本该是春宵一刻值千金,两人却玩玩闹闹耗了大半夜。
「好了,睡吧,你今日也受累了。」醉意上来,赵臻头有些昏沉,脱了外袍准备歇息。
徐幼莺跪坐在床上,看着已经躺下的世子,一双眼睛瞪得溜圆:「你就这样睡啦?」
这……这和娘教的不一样啊?
「那你要如何?」赵臻睁眼,一把将愣住的徐幼莺压住,轻轻咬了咬她耳垂,「这样么?」
「不!」
赵臻停下了动作,本想着既然她不愿就算了,哪想到对方狠狠吻在了他的唇。
「是这样才对!」
两唇分离,徐幼莺微微喘着气,眼眸灿若星辰。
「如你所愿。」
【叁·崔府往事】
「哪里来的乞丐?」
初到崔府之时,崔博陵就知道自己接下来的日子绝不会好过。
他背着包袱,身上衣裳朴素,与这崔府门庭格格不入。
「峰儿,不可无礼。」崔老爷笑得和蔼,眼却是冷的,温声道,「这位算起辈分来,你还得叫一声表哥。」
「哈,真是好笑。什么穷乡僻壤出身的粗野之人也能做我的表哥了?」崔府嫡子嗤笑一声,眉眼皆是睥睨。
崔博陵抿紧了唇,拦下了气愤不已的老仆。
谁也没想到,清河遇上了百年难遇的大水。
一场大水,冲没了他的爹娘,也冲走了清河崔氏。
「陵与公子同岁,倒也不必拘于辈分。」崔博陵笑得浅淡,丧亲之痛与多日奔波让他形销骨立,眼底青黑一片。
即使这样,他仍强撑着站得笔直。
崔成峰皱起眉,在他看来,投奔求人就得有求人的样子才行,可眼前这家伙却一身傲气,叫人看了嫌恶。
哼,他倒要看看这旁支出来的是不是能这样一直傲下去?
「好了,日后你们兄弟俩还得相处不少时日。」崔老爷拂须,将两人表现记在心里,适时开口,「都随我进去吧。」
「少爷……」李伯面色愧疚,若是老爷夫人还在,自家少爷怎会被如此欺辱?而自己也不过是个下人,嘴笨口拙,一点儿忙都帮不上。
「没事的,李伯。我们进去吧。
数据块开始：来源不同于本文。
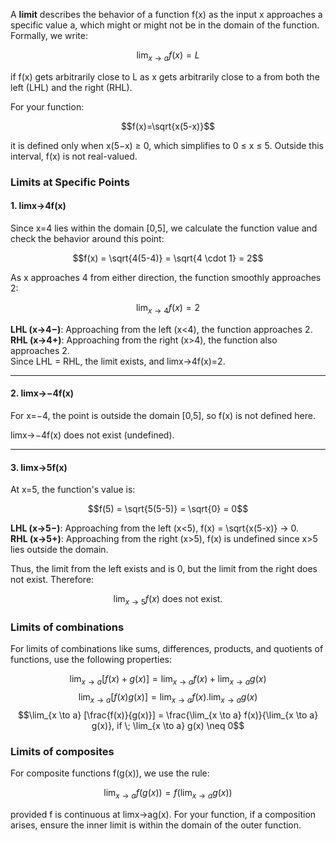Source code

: A **limit** describes the behavior of a function f(x) as the input x approaches a specific value a, which might or might not be in the domain of the function. Formally, we write:

$$\lim_{x \to a} f(x) = L$$

if f(x) gets arbitrarily close to L as x gets arbitrarily close to a from both the left (LHL) and the right (RHL).

For your function:

$$f(x)=\sqrt{x(5-x)}$$

it is defined only when x(5−x) ≥ 0, which simplifies to 0 ≤ x ≤ 5. Outside this interval, f(x) is not real-valued.

### Limits at Specific Points

#### 1. lim⁡x→4f(x)

Since x=4 lies within the domain [0,5], we calculate the function value and check the behavior around this point:

$$f(x) = \sqrt{4(5-4)} = \sqrt{4 \cdot 1} = 2$$

As x approaches 4 from either direction, the function smoothly approaches 2:

$$\lim_{x \to 4} f(x) = 2$$

**LHL (x→4−)**: Approaching from the left (x<4), the function approaches 2.  
**RHL (x→4+)**: Approaching from the right (x>4), the function also approaches 2.  
Since LHL = RHL, the limit exists, and lim⁡x→4f(x)=2.

---

#### 2. lim⁡x→−4f(x)

For x=−4, the point is outside the domain [0,5], so f(x) is not defined here.

lim⁡x→−4f(x) does not exist (undefined).

---

#### 3. lim⁡x→5f(x)

At x=5, the function's value is:

$$f(5) = \sqrt{5(5-5)} = \sqrt{0} = 0$$

**LHL (x→5−)**: Approaching from the left (x<5), f(x) = \sqrt{x(5-x)} → 0.  
**RHL (x→5+)**: Approaching from the right (x>5), f(x) is undefined since x>5 lies outside the domain.

Thus, the limit from the left exists and is 0, but the limit from the right does not exist. Therefore:

$$\lim_{x \to 5} f(x) \text{ does not exist.}$$
### Limits of combinations

For limits of combinations like sums, differences, products, and quotients of functions, use the following properties:

$$\lim_{x \to a} [f(x) + g(x)] = \lim_{x \to a} f(x) + \lim_{x \to a} g(x)$$
$$\lim_{x \to a} [f(x)  g(x)] = \lim_{x \to a} f(x) . \lim_{x \to a} g(x)$$
$$\lim_{x \to a} [\frac{f(x)}{g(x)}] = \frac{\lim_{x \to a} f(x)}{\lim_{x \to a} g(x)}, if \; \lim_{x \to a} g(x) \neq 0$$

### Limits of composites

For composite functions f(g(x)), we use the rule:

$$\lim_{x \to a} f(g(x)) = f\left(\lim_{x \to a} g(x)\right)$$

provided f is continuous at lim⁡x→ag(x). For your function, if a composition arises, ensure the inner limit is within the domain of the outer function.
」崔博陵呼出一口气,看着崔府大门淡了笑意。
寄人篱下也好,冷嘲热讽也好,他得保全清河崔氏。
在崔府的日子正如崔博陵之前所想,并不好过。
十七八岁少年,本该意气风发,参试应举展鸿鹄之志,可他却不得不应付四面八方而来的鄙夷,打探。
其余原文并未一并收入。